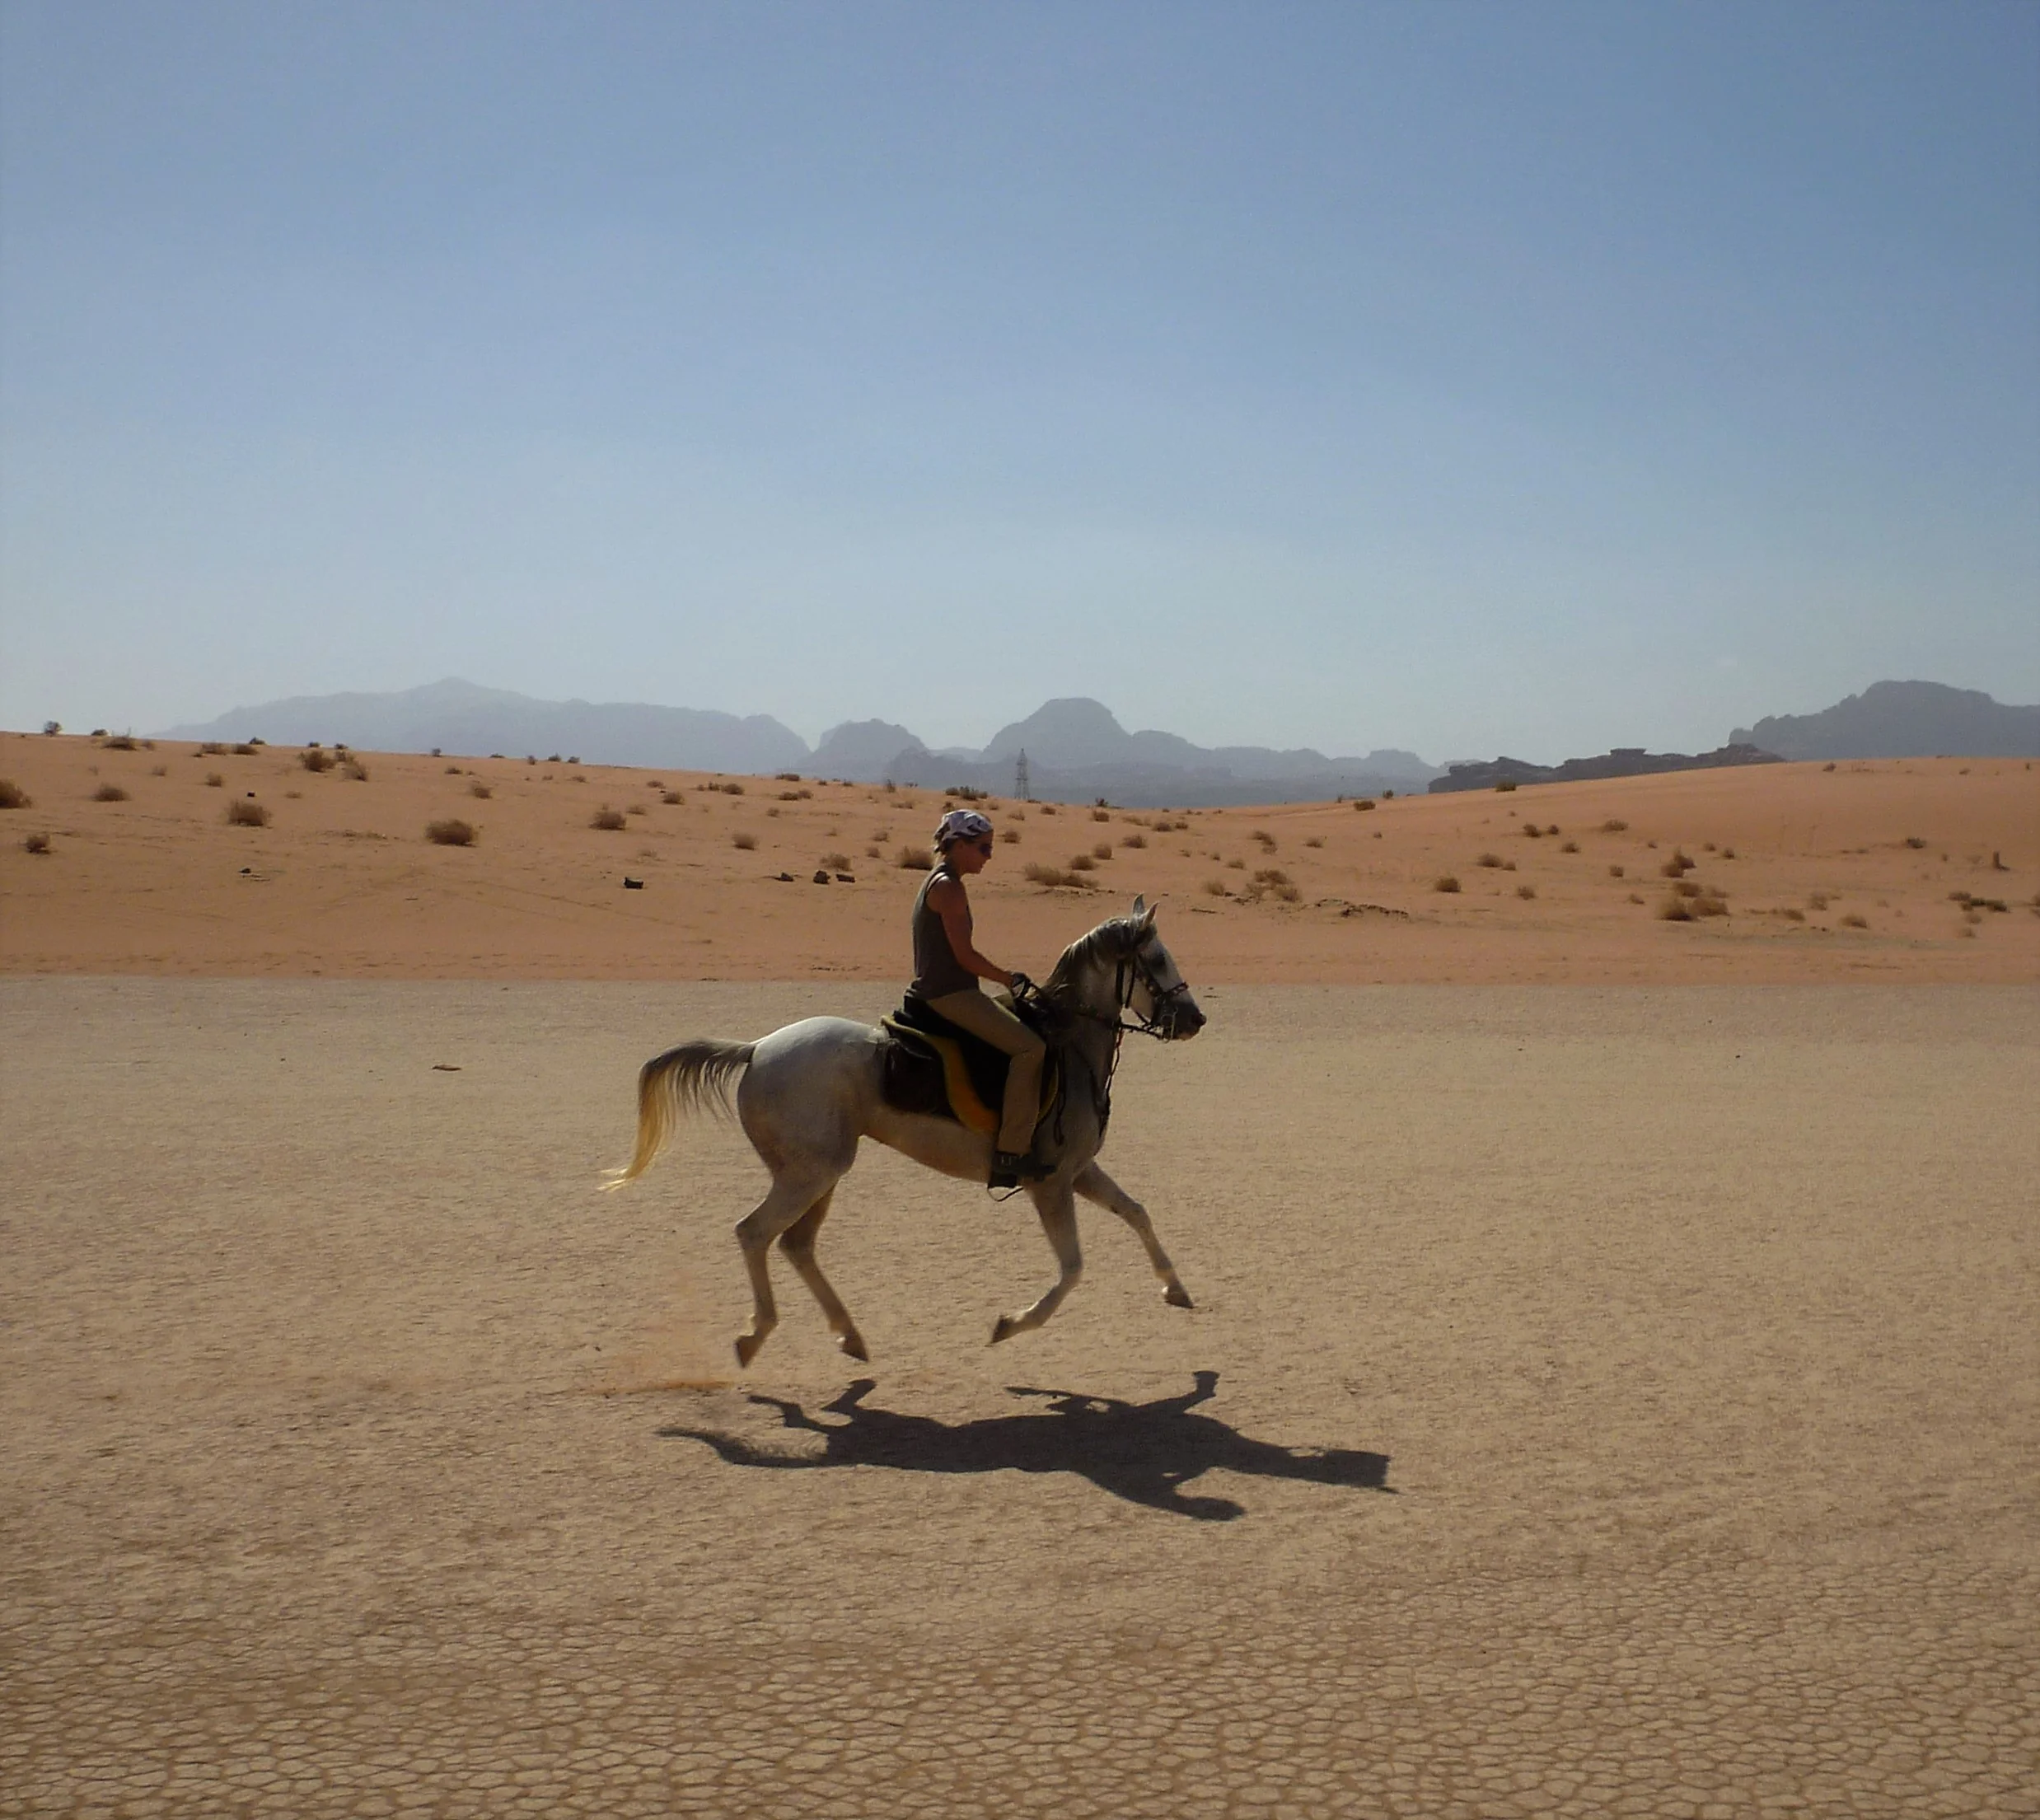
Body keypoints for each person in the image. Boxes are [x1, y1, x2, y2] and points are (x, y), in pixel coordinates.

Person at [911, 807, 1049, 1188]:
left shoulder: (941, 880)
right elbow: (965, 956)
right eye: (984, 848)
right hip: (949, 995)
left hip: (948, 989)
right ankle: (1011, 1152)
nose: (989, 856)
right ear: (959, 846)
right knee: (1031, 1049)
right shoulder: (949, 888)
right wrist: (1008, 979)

===

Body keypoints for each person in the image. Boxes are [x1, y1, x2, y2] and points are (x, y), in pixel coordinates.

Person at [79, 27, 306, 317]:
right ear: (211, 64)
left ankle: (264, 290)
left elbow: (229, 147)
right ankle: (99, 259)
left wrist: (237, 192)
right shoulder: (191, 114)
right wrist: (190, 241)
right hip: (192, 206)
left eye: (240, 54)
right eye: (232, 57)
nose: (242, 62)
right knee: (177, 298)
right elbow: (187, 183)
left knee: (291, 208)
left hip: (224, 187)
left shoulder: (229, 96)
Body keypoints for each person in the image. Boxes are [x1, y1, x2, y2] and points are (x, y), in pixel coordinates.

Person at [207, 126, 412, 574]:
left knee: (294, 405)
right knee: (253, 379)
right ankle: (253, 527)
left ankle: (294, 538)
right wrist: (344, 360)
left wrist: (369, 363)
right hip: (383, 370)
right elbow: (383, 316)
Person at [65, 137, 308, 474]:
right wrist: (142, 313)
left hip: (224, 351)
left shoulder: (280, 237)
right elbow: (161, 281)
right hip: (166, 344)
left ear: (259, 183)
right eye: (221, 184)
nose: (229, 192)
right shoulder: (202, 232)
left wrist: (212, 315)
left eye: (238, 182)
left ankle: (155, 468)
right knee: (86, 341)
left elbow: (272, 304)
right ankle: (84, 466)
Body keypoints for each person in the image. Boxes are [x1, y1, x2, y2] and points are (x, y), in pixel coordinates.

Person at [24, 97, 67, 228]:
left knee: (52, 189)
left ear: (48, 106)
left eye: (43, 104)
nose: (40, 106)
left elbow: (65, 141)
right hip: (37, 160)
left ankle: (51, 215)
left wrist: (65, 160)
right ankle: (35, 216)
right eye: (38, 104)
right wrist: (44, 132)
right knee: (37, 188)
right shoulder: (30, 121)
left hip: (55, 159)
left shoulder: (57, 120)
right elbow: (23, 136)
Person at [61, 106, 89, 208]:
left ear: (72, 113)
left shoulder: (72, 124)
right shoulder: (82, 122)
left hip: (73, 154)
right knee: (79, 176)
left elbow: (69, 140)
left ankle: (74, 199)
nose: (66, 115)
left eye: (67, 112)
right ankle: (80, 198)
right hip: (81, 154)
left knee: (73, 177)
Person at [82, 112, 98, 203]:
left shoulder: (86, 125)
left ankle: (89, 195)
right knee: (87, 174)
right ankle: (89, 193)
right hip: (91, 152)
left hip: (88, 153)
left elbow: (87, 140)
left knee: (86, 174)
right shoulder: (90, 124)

===

Activity>
Above this task is a listing. Restate, word for word and with nothing added, the lines from the one with "left hip: (948, 989)" through the one with "right wrist: (1008, 979)".

Written response>
left hip: (948, 989)
right ankle: (1011, 1152)
nose: (989, 856)
right ear: (959, 846)
right knee: (1031, 1049)
right shoulder: (949, 888)
right wrist: (1008, 979)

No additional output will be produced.